I have been dealing with this issue for quite some time...not specifically the Pope's eternal state, but what exactly is saving faith? What exactly is true orthodoxy?

From my research so far I have to say it is the ecumenical creeds which define orthodoxy.

Dr. McMahon (or anyone else), I love the reformed faith, it has literally saved my life. 

If the creeds are the standard of orthodoxy, as the reformed position states, how is Rome unchristian and John Paul in hell...does not the Catholic church affirm the ecumenical creeds?..please help.


----------



## Scott Bushey

> _Originally posted by Consistent_
> hmmm.... I have had the opportunity to meet Steve and admit he is a delightful man. With that said, I have never been a big fan of his preaching style. There, one up and one down..
> 
> I have been dealing with this issue for quite some time...not specifically the Pope's eternal state, but what exactly is saving faith? What exactly is true orthodoxy?
> 
> From my research so far I have to say it is the ecumenical creeds which define orthodoxy.
> 
> Dr. McMahon (or anyone else), I love the reformed faith, it has literally saved my life.
> 
> If the creeds are the standard of orthodoxy, as the reformed position states, how is Rome unchristian and John Paul in hell...does not the Catholic church affirm the ecumenical creeds?..please help.



They subscribe to the Apostles Creed..............however, it all depends upon how one defines what they subscribe to.


----------



## Consistent

> _Originally posted by Scott Bushey_
> 
> 
> 
> _Originally posted by Consistent_
> hmmm.... I have had the opportunity to meet Steve and admit he is a delightful man. With that said, I have never been a big fan of his preaching style. There, one up and one down..
> 
> I have been dealing with this issue for quite some time...not specifically the Pope's eternal state, but what exactly is saving faith?

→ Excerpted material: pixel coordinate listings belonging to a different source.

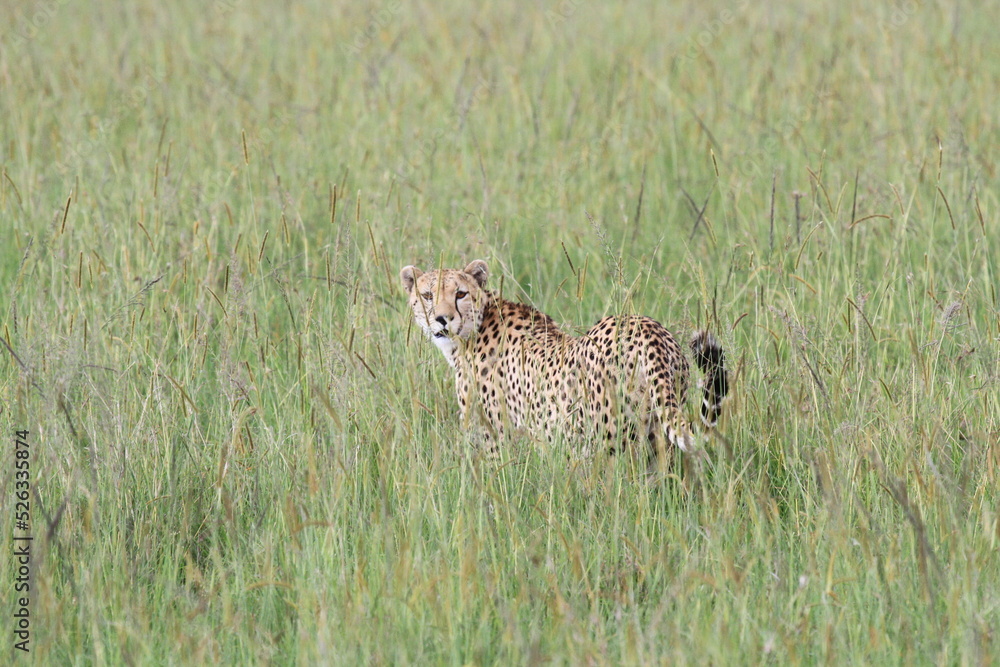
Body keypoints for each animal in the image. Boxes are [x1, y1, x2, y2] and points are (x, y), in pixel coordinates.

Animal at [400, 259, 728, 464]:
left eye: (460, 293)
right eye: (427, 295)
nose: (442, 319)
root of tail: (647, 328)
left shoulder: (496, 436)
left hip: (607, 442)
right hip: (657, 434)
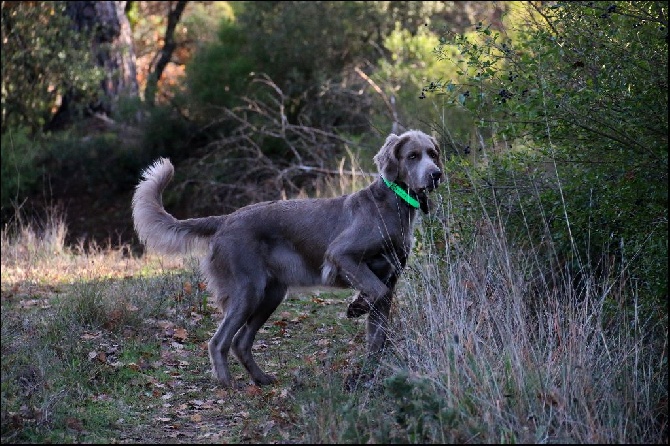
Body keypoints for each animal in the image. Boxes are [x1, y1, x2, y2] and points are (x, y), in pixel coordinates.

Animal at [133, 129, 444, 386]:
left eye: (433, 153)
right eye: (413, 156)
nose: (436, 174)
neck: (393, 205)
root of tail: (225, 220)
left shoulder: (389, 281)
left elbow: (377, 334)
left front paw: (369, 374)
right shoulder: (341, 254)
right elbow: (373, 290)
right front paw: (356, 307)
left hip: (270, 294)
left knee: (241, 341)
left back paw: (261, 379)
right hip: (248, 290)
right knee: (219, 341)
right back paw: (227, 384)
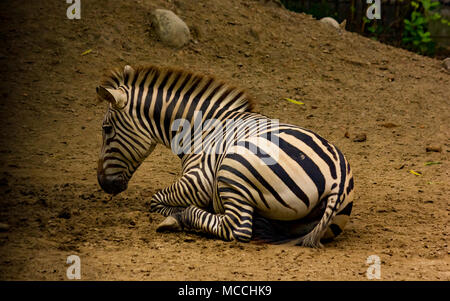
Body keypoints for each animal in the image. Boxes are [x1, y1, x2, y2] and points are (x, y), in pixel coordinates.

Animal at [96, 64, 356, 245]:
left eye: (106, 129)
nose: (103, 184)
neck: (201, 128)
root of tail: (339, 178)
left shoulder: (198, 181)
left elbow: (156, 199)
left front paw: (176, 213)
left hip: (233, 167)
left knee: (237, 227)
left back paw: (180, 219)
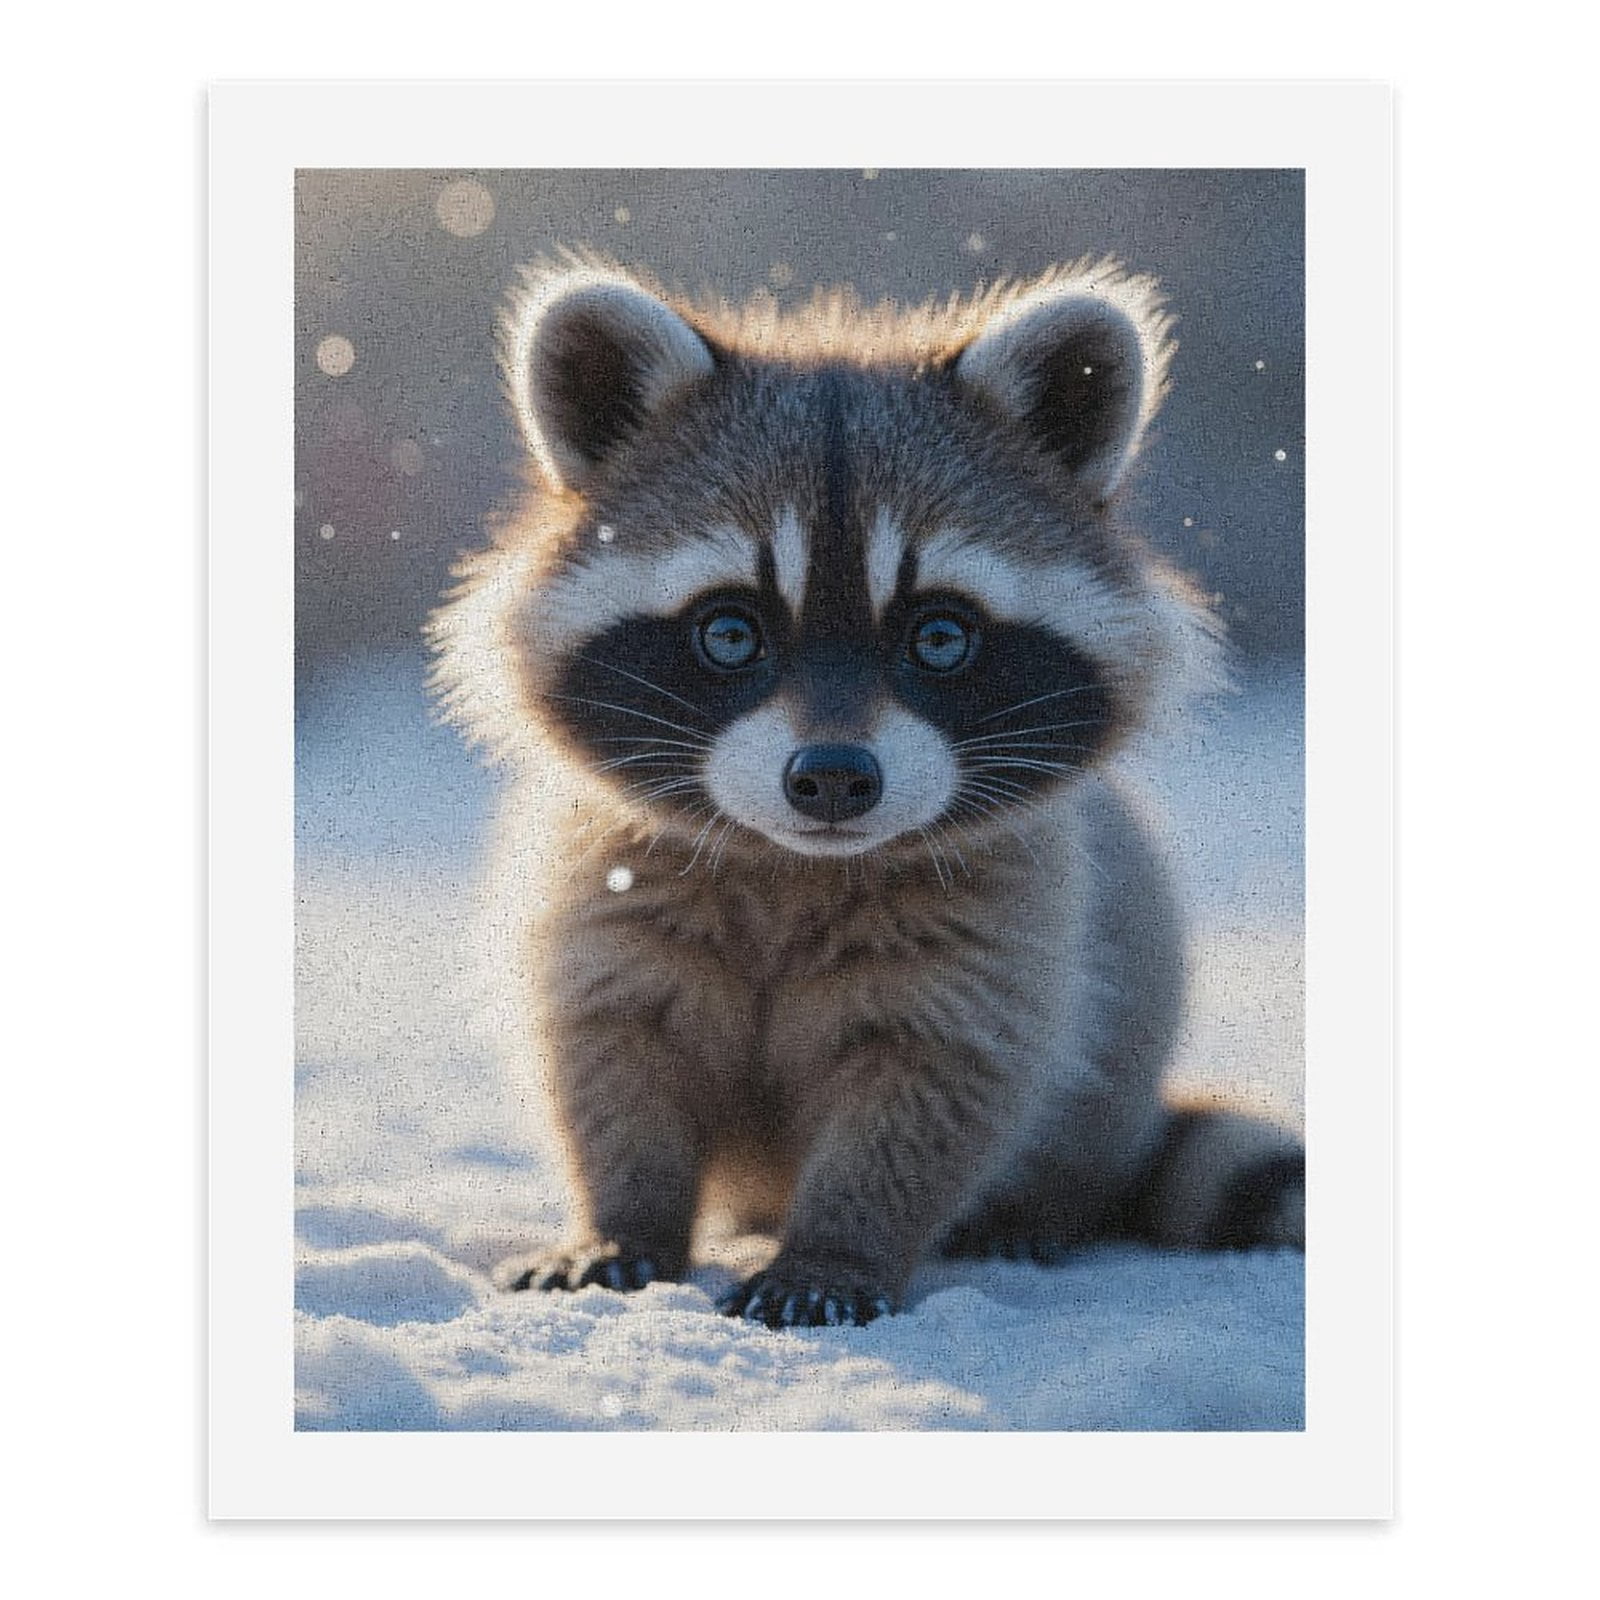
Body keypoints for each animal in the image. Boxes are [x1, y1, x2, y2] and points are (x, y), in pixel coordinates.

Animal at [428, 253, 1304, 1328]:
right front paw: (623, 1216)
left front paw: (837, 1246)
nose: (834, 778)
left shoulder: (1006, 920)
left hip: (1127, 987)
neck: (790, 861)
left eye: (941, 636)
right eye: (730, 632)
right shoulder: (600, 885)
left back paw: (1031, 1211)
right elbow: (608, 1055)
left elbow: (933, 1088)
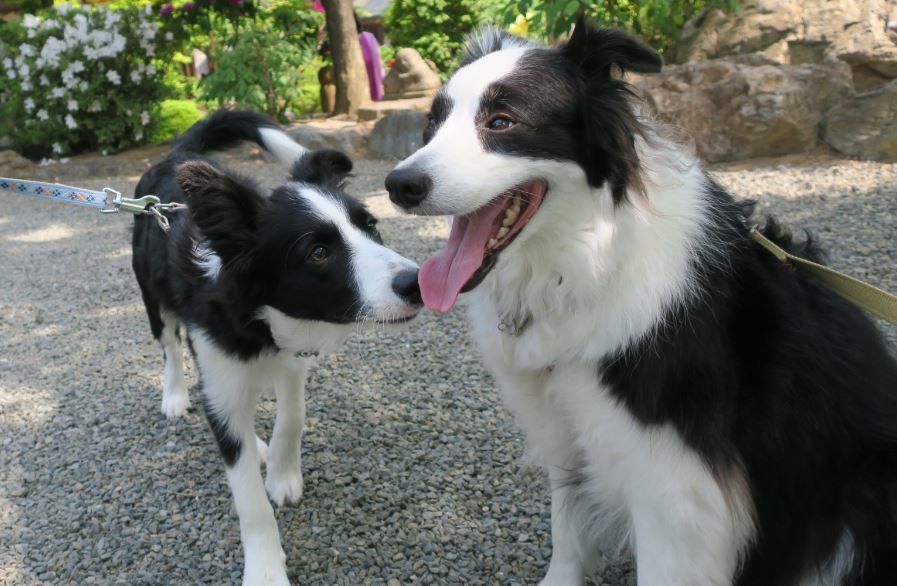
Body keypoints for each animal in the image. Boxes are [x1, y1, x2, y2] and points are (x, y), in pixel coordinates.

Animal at [133, 108, 424, 580]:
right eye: (318, 252)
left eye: (371, 226)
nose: (417, 284)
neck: (261, 320)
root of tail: (175, 154)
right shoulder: (219, 366)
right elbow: (248, 498)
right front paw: (266, 569)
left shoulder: (291, 357)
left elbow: (293, 416)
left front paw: (283, 476)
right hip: (153, 296)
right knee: (171, 346)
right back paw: (175, 396)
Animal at [384, 18, 896, 584]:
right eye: (431, 125)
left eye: (502, 121)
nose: (398, 184)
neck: (585, 261)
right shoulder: (565, 428)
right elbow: (567, 529)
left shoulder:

What exactly is true orthodoxy?
> 
> From my research so far I have to say it is the ecumenical creeds which define orthodoxy.
> 
> Dr. McMahon (or anyone else), I love the reformed faith, it has literally saved my life.
> 
> If the creeds are the standard of orthodoxy, as the reformed position states, how is Rome unchristian and John Paul in hell...does not the Catholic church affirm the ecumenical creeds?..please help.
> 
> 
> 
> 
> They subscribe to the Apostles Creed..............however, it all depends upon how one defines what they subscribe to.
Click to expand...


Yes sir, I have run into this before, debating on the interpretation of the apostle's creed. So how do we demonstrate that our interpretation is the orthodox one? Do we then appeal to the confessions? So then we define historic Christian orthodoxy by the interpretation of the Scriptures by the ecumenical creeds AND the reformed confessions? Am I understanding, or is my young age showing through?


----------



## fredtgreco

John,

I think it is not that the ecumenical creeds are wrong or unhelpful; they are extremely helpful.

The difficulty with the Apostles Creed (if in its context you could call it a difficulty) is that it is insufficient. After all, it really has no statement at all on how man is justified before God. Not that it is not reformed; it simply does not address the matter.

One important thing to understand about creeds and confessions, is that they are not written in a vacuum. Their writers don't simply sit down and say, _"I think I'll write down everything that the Bible says."_ Rather, they are written in the context of controversy. That is why different creeds and confessions address different issues.

I would argue that the minimum understanding for orthodoxy is the ecumenical creeds (God, the Trinity, the Person of Christ) and a rudimentary understanding of salvation by grace. Within that rudimentary understanding, I include Arminians. Romanists have a deeply flawed soteriology.


----------